Gli ultimi dati Istat sulla disoccupazione, pur in un contesto tutt’altro che lusinghiero, parlano di una lievissima ripresa. Il tasso di disoccupazione ad agosto è sceso al 7,9%, con l’occupazione che è aumentata dello 0,1% rispetto a luglio (+26.000 lavoratori) e dello 0,8% rispetto ad agosto 2010 (+191.000). Ma per il secondo trimestre 2011 i dati Istat sono negativi, in particolare per l’agricoltura, che perde 40.000 occupati (-4,6%) e registra il calo più elevato nel numero di lavoratori tra tutti i settori dell’economia italiana.
Certamente il lavoro dei campi è da tempo poco gradito agli italiani, che tendono a considerarlo come un’occupazione di serie B. Non a caso secondo i dati Istat negli ultimi quindici anni gli immigrati occupati in agricoltura sono quadruplicati, passando da 52.000 a oltre 197.000 unità. Ma al di là dell’aumento dell’occupazione agricola sul fronte specifico dei lavoratori immigrati (cui corrisponde una speculare diminuzione degli occupati italiani nel settore agricolo), il dato generale parla di un calo che si avvicina a una media del 5% e che configura quello agricolo come l’ambito maggiormente in sofferenza sul piano dell’occupazione. Precisamente: la riduzione degli occupati nei campi ha toccato sia i lavoratori dipendenti (-5 per cento), sia quelli indipendenti (-4,2 per cento) e ha colpito il Nord (-12,2%) e il Centro Italia (-8,6%). Si salva invece il Sud, che addirittura registra un +3,1%.
La Coldiretti, in un comunicato stampa di commento ai dati Istat, individua – al di là della generale crisi dell’economia italiana ed europea – due ragioni congiunturali alla base del calo particolarmente elevato degli occupati in agricoltura: la psicosi da batterio killer e “l’andamento stagionale primaverile sfavorevole con pioggia continua che ha ostacolato il normale svolgimento delle semine”.
In particolare il primo fattore – la paura (ingiustificata) del “batterio killer” – secondo Coldiretti ha pesato in maniera decisiva sull’andamento dell’agricoltura italiana, determinando una grave “crisi di mercato che ha colpito alcune coltivazioni ad elevato impiego di manodopera come la frutta e la verdura”. La psicosi in particolare ha contribuito a configurare un giugno drammatico per il comparto agroalimentare italiano, con casi-limite come quello dei cetrioli (correlati a un certo punto – erroneamente – all’emergenza Escherichia Coli), che secondo i dati forniti dalla Coldiretti hanno raggiunto il non invidiabile primato del 90% di prodotto invenduto nelle fasi di massima emergenza del mese di giugno.

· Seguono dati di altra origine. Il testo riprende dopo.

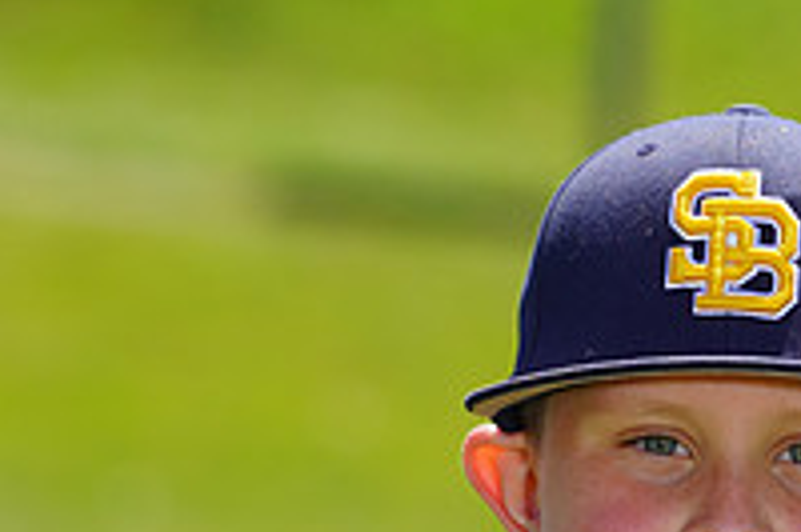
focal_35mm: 726
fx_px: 16140
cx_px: 707
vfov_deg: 1.9
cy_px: 1044
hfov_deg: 2.8
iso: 100
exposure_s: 1/250
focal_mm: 250
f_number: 8
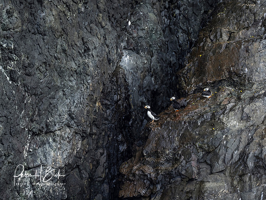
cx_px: 133
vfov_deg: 2.5
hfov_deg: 3.3
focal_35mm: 601
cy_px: 100
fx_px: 4618
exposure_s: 1/400
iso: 400
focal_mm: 300
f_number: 4
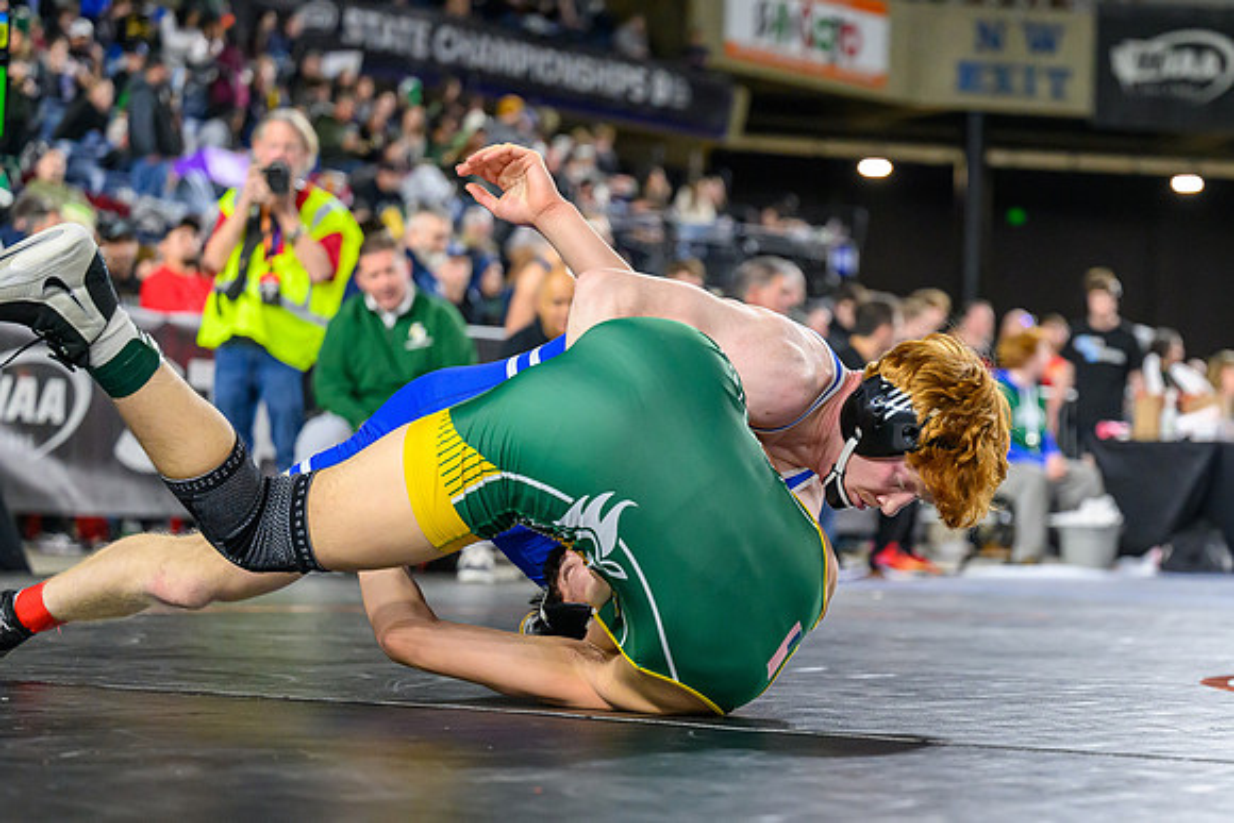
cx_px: 864
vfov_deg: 13.0
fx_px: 3619
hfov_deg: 19.3
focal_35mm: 106
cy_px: 533
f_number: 2.8
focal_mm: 73
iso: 2500
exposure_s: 1/1000
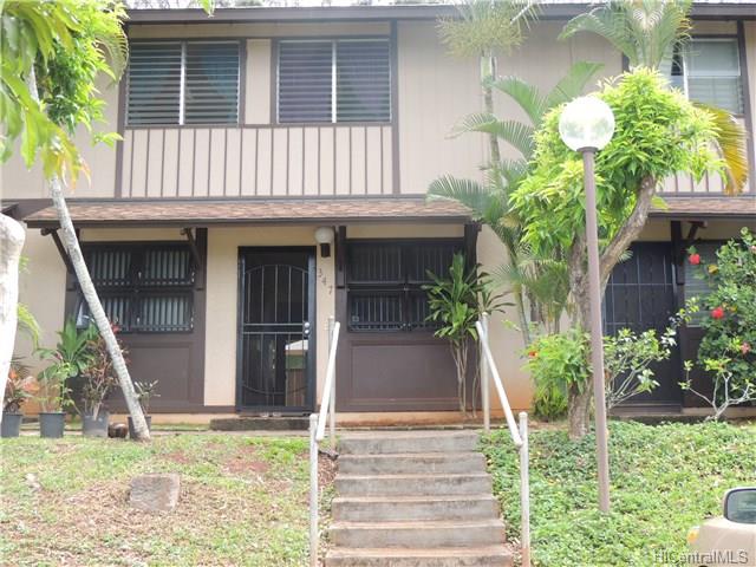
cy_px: 284
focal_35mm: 43
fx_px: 939
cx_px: 378
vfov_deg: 33.6
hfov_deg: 43.9
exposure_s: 1/125
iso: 100
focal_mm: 7.6
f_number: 3.4
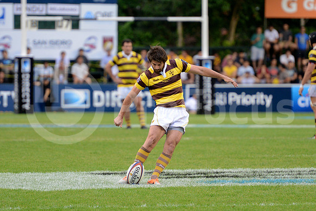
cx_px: 158
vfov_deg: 5.1
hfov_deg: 7.6
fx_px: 2370
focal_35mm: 270
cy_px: 106
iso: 2500
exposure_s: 1/640
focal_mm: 270
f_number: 4
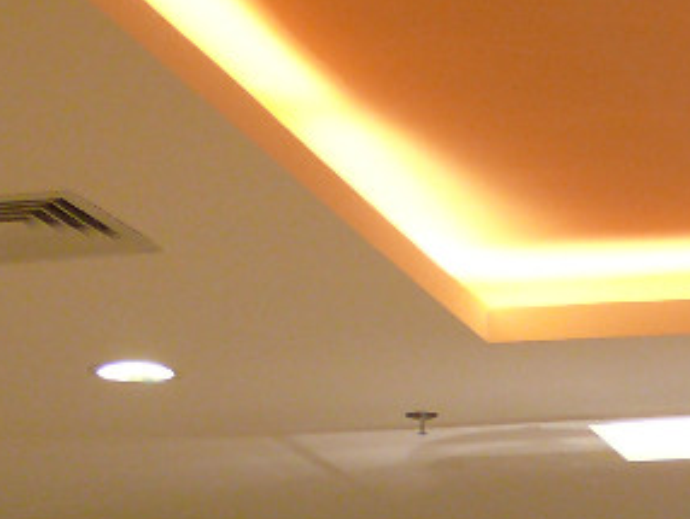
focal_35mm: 167
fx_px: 3332
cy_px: 958
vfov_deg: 8.5
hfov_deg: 10.9
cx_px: 1345
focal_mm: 7.4
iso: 125
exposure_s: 1/30
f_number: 2.8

In generale si parla di un calo medio dei consumi di ortofrutta pari al 20%, per un danno economico determinato dalla psicosi da batterio killer che è quantificato in circa 150 milioni di euro, e con un fortissimo problema di mancate esportazioni all’estero, essendo tradizionalmente la Germania (cioè il Paese più colpito dall’emergenza Escherichia Coli) il principale mercato di sbocco della produzione ortofrutticola italiana. “A causa dei crollo dei consumi e delle esportazioni determinato dalla paura nei campi – precisa la Coldiretti – sono rimasti invenduti oltre cinquanta milioni di chili di ottime e sane verdure italiane”. Da qui tutta una serie di ripercussioni negative sull’intero comparto agroalimentare, compreso il prevedibile calo dell’occupazione. Tuttavia – precisa Coldiretti – “l’agricoltura resta un’importante opportunità occupazionale per molti giovani, che si stima in ben 250.000 abbiano partecipato alle campagne di raccolta estiva per la frutta e la vendemmia”.